Sometime thereafter the purchaser would appear to have had second thoughts about the transaction and sought to avoid on the basis that the contract was a terms contract and that the vendor had failed to comply with the provisions of the Sale of Land Act. The vendor argued that the contract had been drawn as a cash contract and that the meaning of the special condition was that the purchaser was only entitled to access to the land during the contract, not to have possession of it during that time. Whether such an argument would have been successful even if accepted is uncertain, but in any event the court concluded that the condition meant what it said and the purchaser was entitled to avoid. One hopes, but doubts, that this might be a lesson to estate agents not to dabble in the learned art of drafting special conditions. Perhaps a liability for the vendor’s substantial losses might have been a more salutary lesson.
The breach relied upon by the purchaser in this case was the failure of the vendor to transfer the property to the purchaser when requested to do so and take a mortgage back. All terms purchasers have this right – see s 29H Sale of Land Act (previously s 4(1)) – but a vendor who has a substantial mortgage over the property (which is common) and is unable to offer substituted security to the vendor’s lender is caught between a rock and a hard place – the vendor must transfer the property ‘freed and discharged from all mortgages’ but does not have the resources to discharge the mortgage.
Failure by the vendor to comply with the purchaser’s request to transfer entitles the purchaser to avoid the contract: see s 29J Sale of Land Act (previously s 4(4)(a)). A purchaser might also be entitled to avoid for breach of these provisions as a result of the vendor’s failure to provide in the contract that the sale is subject to a mortgage and giving the required particulars of the mortgage or failing, if the vendor elects not to give those required particulars, to provide in the contract that the mortgage is to be discharged prior to preliminary settlement and in fact discharging that mortgage within 90 days of contract.
The standard form contracts in general use do include the necessary wording to satisfy the first requirement (although those words were deleted in Munro v Humphries as it was intended that the contract would be a cash contract), and if the mortgage is discharged within 90 days of the contract the second requirement will be satisfied. However if the vendor fails to comply with any of these requirements (as was the case in Munro v Humphries) the vendor may nevertheless be saved from avoidance if the vendor has acted honestly and reasonably and the purchaser is in no worse a position: see s 29F(2) Sale of Land Act (previously s 14).
This will often save a vendor when the purchaser is complaining that the contract became a terms contract because of variations that were agreed to during the course of the contract. In such cases the court can be satisfied that the purchaser was aware of the consequences of those variations and thus in no worse a position: see Australian Horizons (Vic) P/L v Ryan Land Co P/L and Ors [1994] VicRp 70. Byrne J. in Munro v Humphries tentatively reached the conclusion that the equivalent provision in the old Act applied to assist the vendor in relation to both a breach relating to failure to disclose information and also a breach relating to the failure, as in that case, of the vendor to comply with the purchaser’s request for a transfer and mortgage back.
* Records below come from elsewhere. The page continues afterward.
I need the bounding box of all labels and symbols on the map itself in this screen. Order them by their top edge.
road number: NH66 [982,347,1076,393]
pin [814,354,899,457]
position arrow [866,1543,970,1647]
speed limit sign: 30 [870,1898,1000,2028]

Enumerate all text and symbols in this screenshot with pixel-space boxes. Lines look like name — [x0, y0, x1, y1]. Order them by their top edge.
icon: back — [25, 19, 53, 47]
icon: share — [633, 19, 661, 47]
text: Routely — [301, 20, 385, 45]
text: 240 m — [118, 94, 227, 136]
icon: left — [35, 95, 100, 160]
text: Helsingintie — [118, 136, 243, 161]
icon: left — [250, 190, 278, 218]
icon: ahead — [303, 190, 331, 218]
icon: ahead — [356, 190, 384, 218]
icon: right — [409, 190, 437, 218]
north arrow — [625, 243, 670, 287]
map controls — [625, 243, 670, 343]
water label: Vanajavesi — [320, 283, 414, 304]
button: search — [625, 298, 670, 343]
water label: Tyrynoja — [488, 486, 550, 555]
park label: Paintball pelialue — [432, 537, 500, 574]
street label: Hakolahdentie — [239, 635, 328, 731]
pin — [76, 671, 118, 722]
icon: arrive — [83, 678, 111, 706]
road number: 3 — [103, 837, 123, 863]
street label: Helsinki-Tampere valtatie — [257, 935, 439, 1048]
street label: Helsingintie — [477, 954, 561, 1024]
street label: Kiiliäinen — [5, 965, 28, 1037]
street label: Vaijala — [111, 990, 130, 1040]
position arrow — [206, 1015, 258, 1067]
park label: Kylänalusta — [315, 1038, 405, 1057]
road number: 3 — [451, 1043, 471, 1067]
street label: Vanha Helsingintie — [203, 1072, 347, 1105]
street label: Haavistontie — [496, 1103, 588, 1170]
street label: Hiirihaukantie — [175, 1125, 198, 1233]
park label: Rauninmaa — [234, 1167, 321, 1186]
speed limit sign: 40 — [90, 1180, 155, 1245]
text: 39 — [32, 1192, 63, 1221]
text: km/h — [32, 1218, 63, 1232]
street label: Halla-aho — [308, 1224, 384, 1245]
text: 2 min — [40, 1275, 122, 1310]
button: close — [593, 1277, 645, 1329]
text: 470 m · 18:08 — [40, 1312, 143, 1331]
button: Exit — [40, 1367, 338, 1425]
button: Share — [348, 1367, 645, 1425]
However he could not be satisfied that the purchaser was in ‘as good a position’ notwithstanding the vendor’s breach and therefore held that the purchaser was entitled to avoid. He concluded that the purchaser’s inability to take title prevented him from commencing construction as an owner-builder and also prevented him from seeking second mortgage funds to assist with the building project.
Terms contracts remain something of a mystery to the average property lawyer. It is not so much their proper use that creates a problem; it is their ‘improper’ use, due to a lack of understanding as to how they are created and of their consequences, that continues to mean that the occasional terms contract will reach out of the dark recesses of the filing cabinet and haunt the unsuspecting author.
Tip Box
Whilst written for Victoria this article has interest and relevance for practitioners in all states.